The courses will be available to anyone with a computer and internet access, and are free of charge. Upon completion of a course, most universities will offer certifications at the discretion of the professor and the institution.

Nine American universities signed agreements today with the company, including California Institute of Technology, Duke University, Georgia Institute of Technology, Johns Hopkins University, Rice University, UC San Francisco, University of Illinois, University of Washington and the University of Virginia. Coursera is also expanding internationally to Ecole Polytechnique Federale de Lausanne, University of Edinburgh and University of Toronto for a total of 16 partners.

Founders Andrew Ng and Daphne Koller, both professors of computer science at Stanford University, introduced Coursera this past April, initially partnering with Stanford University, University of Michigan, University of Pennsylvania, and Princeton University.

The additional 12 universities add over 125 new courses to their selection, spanning all genres of humanities, math and quantitative sciences, social sciences, and more.

"Technology is transforming education," said Andrew Ng in an interview with The Huffington Post.

Ng linked the need for innovative educational strategies to the increasing unemployment rates of recent college grads, citing in particular the challenges of access, rising costs, and, sometimes, quality.

"[Many people] would have never been able to take a Princeton or Caltech class-- that may now change," he said. "Anyone in the world can now learn from these top professors...When a student takes a Caltech class online, they know it is of a high academic standard."

Caltech's Vice Provost Melany Hunt told HuffPost that faculty members see Coursera as an experiment to try something new, in some cases using the online class in conjunction with the time spent in class to achieve a more in-depth learning experience.

"Students come to Caltech from a range of backgrounds," said Hunt. "Having things for incoming freshman, some things they can do during the summer, is actually very helpful in terms of student learning."

Currently Caltech is offering three courses on Coursera, though faculty members are likely to add more with time.
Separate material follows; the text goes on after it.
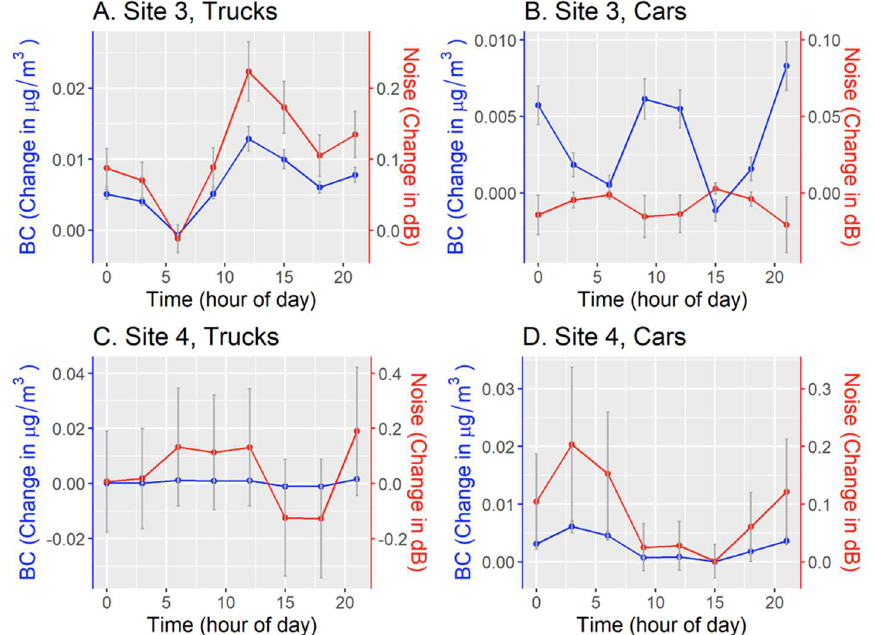
Figure 5. Estimated change in black carbon (blue lines) and noise (red lines) from the average count of trucks and cars attributed to the opening of an online grocery delivery service warehouse at two study sites. Points where the line segment changes direction corresponding to the value at the start hour of a 3-h time window (i.e., the value at time = 0 corresponds to the value at Midnight for the Midnight to 3 AM time window). Gray error bars represent the mean +/- the standard error.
Peter Lange, Provost of Duke University, said in a phone interview that Duke had been moving forward with a number of teaching innovations and wanted to work with Coursera on new teaching formats. He added that faculty will be able to reach a much broader audience and gain useful feedback onto their own teaching. Thus far, seven Duke professors have joined the initiative.

Adding to Coursera's success are UPenn and Caltech combined investment of $3.7 million in the company. With additional investment from current investors New Enterprise Associates and Kleiner Perkins Caufield & Byers, the company now totals over $22 million in funding.

"I am delighted to join the Coursera Advisory Board on Penn’s behalf," wrote Provost Vincent Price of UPenn in an email to HuffPost. "We have been gratified by the strong response to our first set of courses, which are galvanizing both wide interest among students and exciting new methods of teaching and learning among our faculty. We look forward to working even more closely with Coursera and our university partners to continue to shape the future of online education."

Ng acknowledged the significance of signing with some of the most prestigious schools both nationally and internationally, stating that it challenges the notion that online college classes are of a subpar quality.

"I think this has largely laid those concerns to rest," he said. "A professor at a top school can teach not a dozen students, but tens of thousands. This is significantly changing the economics of education."